I keep apologizing to everyone around me because my head is not focused. I am in a terrible mood constantly and I feel like I am in a hopeless situation. it’s almost if my stress and anxiety have gone onto hyperdrive and have decided that I will not mentally be present while it heightens every situation while getting no solutions.
and then there’s the part about too much social media “facts” currently (and I put quotations because some of it is from reputable sources while others look highly questionable) that clog up my newsfeed.
and then I go into work and the entitled “customers always right mentality” (mostly stemming from CUSTOMERS) has me feeling like nothing…
I’m ready to turn it all off, crawl into a ball, and cry.
I’ve had a headache since I left my meeting with my job as they laid out how we were going to address the current pandemic. I got sick with worry and I think that’s where it all started.
since then I’ve had to apologize to the people around me at least once every day.
this morning, for example, to start my day my boyfriend of 5 years was trying to talk to me and I couldn’t even talk back. I mumbled good morning and proceeded to get ready for work… it’s our anniversary.

━━━━━━━━

**Exercise tasks**
- 1) According to the post about stress, how long has the writer been with their boyfriend?
- 2) Summarize the post about stress in two sentences.
The entries after this point aren't needed for anything here.

[Collected data]
━━━━━━━━

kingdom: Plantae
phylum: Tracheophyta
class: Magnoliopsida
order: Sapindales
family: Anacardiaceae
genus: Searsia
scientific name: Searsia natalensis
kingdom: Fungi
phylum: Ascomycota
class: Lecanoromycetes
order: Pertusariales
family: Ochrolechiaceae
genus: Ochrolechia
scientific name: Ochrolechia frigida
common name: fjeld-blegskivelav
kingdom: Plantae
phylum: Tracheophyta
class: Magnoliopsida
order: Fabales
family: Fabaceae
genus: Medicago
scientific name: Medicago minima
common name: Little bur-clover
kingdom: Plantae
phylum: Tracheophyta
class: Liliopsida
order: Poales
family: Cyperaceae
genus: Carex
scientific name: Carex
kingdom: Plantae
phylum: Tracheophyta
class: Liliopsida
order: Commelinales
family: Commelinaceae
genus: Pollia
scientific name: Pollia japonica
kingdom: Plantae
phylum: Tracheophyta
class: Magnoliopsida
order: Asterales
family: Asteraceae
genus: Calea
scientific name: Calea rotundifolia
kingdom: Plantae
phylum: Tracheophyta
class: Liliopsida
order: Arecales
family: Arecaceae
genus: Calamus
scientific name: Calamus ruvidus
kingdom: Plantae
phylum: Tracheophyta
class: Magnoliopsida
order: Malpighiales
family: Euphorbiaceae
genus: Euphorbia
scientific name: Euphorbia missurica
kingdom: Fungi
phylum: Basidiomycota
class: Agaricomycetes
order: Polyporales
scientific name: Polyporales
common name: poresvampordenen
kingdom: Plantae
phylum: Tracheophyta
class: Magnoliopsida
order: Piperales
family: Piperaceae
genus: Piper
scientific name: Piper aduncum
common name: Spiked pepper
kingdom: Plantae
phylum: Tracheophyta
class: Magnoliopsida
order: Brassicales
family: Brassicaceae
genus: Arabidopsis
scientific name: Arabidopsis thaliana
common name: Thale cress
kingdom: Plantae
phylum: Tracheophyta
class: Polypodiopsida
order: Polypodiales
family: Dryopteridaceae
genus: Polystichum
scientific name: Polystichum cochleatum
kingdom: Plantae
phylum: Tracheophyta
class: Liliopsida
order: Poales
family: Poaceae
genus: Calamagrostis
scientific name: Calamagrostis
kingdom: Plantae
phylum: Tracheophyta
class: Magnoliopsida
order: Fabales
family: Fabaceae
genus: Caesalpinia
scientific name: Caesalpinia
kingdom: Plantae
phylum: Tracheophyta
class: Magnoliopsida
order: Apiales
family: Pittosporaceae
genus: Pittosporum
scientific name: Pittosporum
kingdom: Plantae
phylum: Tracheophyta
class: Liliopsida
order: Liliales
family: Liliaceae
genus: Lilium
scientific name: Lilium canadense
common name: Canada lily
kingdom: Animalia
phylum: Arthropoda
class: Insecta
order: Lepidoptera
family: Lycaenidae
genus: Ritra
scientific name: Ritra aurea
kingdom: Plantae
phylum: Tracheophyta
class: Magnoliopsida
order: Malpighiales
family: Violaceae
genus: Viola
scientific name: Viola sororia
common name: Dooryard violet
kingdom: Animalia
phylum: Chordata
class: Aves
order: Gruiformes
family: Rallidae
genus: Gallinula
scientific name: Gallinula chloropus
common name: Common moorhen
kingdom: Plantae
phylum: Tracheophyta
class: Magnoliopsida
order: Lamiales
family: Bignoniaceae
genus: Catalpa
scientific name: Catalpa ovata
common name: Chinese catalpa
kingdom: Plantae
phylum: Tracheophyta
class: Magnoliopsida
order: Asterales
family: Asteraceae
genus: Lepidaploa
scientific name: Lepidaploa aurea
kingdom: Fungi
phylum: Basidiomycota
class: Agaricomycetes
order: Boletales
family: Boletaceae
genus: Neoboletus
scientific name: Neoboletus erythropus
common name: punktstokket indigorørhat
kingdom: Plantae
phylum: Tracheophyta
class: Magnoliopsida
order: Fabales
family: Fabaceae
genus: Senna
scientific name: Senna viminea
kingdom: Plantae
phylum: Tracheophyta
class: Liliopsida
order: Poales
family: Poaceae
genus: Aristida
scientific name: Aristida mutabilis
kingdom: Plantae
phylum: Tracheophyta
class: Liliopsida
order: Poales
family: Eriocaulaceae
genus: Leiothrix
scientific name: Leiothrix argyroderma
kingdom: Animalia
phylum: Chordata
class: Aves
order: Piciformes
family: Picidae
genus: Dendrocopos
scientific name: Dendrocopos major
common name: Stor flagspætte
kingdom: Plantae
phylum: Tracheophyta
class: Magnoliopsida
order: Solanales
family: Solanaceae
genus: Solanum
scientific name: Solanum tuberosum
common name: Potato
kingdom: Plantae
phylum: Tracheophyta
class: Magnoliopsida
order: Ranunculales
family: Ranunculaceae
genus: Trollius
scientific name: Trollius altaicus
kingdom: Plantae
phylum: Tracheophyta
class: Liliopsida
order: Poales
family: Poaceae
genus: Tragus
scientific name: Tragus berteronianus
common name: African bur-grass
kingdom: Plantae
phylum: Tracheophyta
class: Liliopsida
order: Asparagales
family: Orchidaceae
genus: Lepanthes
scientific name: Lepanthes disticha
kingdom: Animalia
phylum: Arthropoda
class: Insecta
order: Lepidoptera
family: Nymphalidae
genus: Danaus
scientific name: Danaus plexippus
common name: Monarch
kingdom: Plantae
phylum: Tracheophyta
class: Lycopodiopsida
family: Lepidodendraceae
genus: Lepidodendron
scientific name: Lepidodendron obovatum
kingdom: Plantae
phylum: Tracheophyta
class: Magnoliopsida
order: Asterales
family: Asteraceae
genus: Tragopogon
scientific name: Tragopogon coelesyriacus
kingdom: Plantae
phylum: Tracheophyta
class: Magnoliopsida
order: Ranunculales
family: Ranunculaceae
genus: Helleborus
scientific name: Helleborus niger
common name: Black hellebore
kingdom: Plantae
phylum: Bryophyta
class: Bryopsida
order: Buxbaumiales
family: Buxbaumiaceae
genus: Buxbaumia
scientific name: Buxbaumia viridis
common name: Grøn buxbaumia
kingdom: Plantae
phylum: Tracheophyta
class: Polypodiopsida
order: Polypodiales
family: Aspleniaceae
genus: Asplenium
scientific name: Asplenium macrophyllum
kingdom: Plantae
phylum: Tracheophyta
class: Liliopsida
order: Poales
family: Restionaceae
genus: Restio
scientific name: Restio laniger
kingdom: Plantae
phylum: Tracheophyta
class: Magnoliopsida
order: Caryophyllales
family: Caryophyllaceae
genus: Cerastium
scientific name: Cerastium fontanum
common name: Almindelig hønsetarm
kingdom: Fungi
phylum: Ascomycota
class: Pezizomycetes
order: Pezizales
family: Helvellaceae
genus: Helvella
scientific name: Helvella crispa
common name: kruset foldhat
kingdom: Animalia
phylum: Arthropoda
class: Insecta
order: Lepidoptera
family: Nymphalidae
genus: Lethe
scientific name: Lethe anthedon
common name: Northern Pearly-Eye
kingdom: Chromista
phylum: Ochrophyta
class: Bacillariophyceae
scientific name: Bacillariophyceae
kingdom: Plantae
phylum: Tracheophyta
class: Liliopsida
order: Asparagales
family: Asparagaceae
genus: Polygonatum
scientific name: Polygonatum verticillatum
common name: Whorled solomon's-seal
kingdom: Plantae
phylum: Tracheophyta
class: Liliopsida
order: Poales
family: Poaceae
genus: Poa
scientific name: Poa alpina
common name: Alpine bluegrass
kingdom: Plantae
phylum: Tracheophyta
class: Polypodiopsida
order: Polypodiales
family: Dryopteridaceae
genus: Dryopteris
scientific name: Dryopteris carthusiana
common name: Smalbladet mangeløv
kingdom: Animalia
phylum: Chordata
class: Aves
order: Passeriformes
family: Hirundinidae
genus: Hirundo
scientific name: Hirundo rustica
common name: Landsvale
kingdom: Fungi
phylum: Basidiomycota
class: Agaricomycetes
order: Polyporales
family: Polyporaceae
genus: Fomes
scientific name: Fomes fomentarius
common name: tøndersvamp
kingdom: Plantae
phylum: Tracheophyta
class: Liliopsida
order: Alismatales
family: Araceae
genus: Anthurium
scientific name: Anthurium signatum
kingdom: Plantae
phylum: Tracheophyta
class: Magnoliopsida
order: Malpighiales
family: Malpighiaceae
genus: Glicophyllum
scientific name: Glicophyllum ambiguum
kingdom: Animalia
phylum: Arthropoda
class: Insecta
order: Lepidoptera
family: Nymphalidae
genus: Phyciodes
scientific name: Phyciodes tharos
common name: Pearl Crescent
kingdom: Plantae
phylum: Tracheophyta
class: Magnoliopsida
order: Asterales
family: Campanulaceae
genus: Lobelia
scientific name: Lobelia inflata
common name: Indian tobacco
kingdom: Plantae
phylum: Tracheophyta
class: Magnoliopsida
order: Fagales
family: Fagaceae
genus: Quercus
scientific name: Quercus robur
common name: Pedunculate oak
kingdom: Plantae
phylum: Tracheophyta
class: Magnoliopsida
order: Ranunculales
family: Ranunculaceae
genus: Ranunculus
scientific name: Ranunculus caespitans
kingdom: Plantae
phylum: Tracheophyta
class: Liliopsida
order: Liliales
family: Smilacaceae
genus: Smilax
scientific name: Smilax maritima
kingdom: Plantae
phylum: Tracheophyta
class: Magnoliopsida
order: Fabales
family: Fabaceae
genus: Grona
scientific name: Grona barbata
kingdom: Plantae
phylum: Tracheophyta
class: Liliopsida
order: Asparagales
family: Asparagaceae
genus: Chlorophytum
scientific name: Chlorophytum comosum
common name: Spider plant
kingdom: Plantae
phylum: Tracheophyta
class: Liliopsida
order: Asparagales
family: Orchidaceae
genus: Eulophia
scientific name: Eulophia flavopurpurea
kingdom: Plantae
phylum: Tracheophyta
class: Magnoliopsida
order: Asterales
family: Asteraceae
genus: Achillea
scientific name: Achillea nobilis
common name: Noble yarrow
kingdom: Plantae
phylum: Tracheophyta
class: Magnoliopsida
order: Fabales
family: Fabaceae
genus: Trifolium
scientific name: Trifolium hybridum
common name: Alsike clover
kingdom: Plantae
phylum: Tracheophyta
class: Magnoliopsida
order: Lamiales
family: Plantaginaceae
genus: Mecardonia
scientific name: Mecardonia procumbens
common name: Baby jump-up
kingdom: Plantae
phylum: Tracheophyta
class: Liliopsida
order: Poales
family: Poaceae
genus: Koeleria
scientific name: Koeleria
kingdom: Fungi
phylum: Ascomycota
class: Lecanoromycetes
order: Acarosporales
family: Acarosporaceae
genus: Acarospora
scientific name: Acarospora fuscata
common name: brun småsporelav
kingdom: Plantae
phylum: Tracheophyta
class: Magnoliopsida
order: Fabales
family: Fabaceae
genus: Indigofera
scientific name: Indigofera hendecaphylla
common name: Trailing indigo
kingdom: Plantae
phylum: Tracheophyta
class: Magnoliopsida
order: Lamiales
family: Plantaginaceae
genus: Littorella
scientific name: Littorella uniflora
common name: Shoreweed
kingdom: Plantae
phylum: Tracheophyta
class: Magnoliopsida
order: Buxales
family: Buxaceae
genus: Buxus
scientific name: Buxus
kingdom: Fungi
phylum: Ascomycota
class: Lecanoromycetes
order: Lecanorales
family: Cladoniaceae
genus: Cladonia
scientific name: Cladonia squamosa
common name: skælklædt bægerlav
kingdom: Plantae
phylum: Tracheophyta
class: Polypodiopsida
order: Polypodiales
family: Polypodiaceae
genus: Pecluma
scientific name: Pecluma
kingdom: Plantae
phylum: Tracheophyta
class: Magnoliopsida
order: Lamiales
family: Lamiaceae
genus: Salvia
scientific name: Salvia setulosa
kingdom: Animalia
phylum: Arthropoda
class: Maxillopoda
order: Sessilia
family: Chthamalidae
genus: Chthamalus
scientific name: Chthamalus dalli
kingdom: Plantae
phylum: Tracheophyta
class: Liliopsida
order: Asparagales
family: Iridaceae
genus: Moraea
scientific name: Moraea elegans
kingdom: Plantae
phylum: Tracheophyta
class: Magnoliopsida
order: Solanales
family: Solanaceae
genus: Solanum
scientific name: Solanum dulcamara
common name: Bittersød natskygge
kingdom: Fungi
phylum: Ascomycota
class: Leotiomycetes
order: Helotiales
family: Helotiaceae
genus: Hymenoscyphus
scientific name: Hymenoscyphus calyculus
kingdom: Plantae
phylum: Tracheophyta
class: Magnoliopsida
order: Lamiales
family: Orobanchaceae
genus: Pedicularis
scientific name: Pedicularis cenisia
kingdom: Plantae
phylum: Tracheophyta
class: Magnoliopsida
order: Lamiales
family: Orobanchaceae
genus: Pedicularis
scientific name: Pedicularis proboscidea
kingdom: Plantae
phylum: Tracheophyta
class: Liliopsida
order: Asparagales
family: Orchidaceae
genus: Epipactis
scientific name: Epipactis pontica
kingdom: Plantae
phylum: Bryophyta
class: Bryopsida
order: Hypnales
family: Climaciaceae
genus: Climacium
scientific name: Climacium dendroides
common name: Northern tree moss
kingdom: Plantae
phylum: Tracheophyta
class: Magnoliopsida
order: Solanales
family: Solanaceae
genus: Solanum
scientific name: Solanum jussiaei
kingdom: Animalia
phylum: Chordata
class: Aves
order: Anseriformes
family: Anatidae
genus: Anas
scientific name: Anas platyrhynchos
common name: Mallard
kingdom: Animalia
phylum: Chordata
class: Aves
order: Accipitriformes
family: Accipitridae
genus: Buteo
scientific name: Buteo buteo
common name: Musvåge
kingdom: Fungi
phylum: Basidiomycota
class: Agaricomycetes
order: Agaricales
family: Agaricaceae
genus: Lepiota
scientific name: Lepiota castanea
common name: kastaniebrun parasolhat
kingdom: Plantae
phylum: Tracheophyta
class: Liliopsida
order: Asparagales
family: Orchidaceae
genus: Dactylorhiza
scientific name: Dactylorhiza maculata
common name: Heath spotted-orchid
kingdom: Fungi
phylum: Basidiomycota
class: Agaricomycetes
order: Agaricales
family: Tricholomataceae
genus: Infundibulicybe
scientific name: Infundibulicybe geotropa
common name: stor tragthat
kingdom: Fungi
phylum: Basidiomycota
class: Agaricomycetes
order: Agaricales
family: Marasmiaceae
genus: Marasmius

━━━━━━━━

**Responses to the tasks**
- 1) Five years.

- 2) The writer describes constant stress, anxiety and a terrible mood, made worse by questionable social media "facts" and entitled customers at work, which began after a work meeting about addressing the pandemic. As a result, the writer has had to apologize to the people around them every day, including a boyfriend of five years whom they barely greeted on the morning of their anniversary.